[RECORDED INFORMATION — start]
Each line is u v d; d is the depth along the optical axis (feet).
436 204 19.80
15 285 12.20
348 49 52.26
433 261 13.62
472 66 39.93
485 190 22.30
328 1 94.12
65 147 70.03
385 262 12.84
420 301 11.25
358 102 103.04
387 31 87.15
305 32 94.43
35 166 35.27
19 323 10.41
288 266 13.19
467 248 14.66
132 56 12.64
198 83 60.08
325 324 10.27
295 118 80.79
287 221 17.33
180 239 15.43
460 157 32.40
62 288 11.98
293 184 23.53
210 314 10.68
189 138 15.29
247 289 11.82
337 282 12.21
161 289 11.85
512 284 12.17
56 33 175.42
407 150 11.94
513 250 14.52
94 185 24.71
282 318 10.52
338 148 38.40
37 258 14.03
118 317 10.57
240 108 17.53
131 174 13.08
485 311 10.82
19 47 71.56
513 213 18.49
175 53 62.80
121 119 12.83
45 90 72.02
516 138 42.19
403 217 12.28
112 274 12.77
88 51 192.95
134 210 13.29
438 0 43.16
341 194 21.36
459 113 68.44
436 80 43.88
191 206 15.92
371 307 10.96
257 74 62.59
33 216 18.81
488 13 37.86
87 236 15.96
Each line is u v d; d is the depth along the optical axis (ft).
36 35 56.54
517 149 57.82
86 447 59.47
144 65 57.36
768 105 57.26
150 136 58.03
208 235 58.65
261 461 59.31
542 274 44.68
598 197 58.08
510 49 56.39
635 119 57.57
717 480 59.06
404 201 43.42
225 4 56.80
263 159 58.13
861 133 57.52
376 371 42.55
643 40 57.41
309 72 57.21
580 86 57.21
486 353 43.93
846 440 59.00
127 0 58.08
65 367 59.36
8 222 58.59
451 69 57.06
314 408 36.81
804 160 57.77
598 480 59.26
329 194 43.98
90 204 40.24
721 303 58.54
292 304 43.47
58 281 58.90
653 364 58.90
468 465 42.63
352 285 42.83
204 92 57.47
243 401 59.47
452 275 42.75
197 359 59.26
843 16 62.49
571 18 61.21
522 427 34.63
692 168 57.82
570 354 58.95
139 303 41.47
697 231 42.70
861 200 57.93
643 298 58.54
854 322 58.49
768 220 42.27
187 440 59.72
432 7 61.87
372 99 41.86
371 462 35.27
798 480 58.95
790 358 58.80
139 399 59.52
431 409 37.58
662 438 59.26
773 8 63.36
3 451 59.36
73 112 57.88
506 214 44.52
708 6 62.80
[RECORDED INFORMATION — finish]
HOW TO COMPLETE THIS TASK:
When you reach the line that contains "376 371 42.55" in the material above, please copy it and every line after it exactly, stopping only at the last line.

WRITTEN RESPONSE:
376 371 42.55
643 40 57.41
309 72 57.21
580 86 57.21
486 353 43.93
846 440 59.00
127 0 58.08
65 367 59.36
8 222 58.59
451 69 57.06
314 408 36.81
804 160 57.77
598 480 59.26
329 194 43.98
90 204 40.24
721 303 58.54
292 304 43.47
58 281 58.90
653 364 58.90
468 465 42.63
352 285 42.83
204 92 57.47
243 401 59.47
452 275 42.75
197 359 59.26
843 16 62.49
571 18 61.21
522 427 34.63
692 168 57.82
570 354 58.95
139 303 41.47
697 231 42.70
861 200 57.93
643 298 58.54
854 322 58.49
768 220 42.27
187 440 59.72
432 7 61.87
372 99 41.86
371 462 35.27
798 480 58.95
790 358 58.80
139 399 59.52
431 409 37.58
662 438 59.26
773 8 63.36
3 451 59.36
73 112 57.88
506 214 44.52
708 6 62.80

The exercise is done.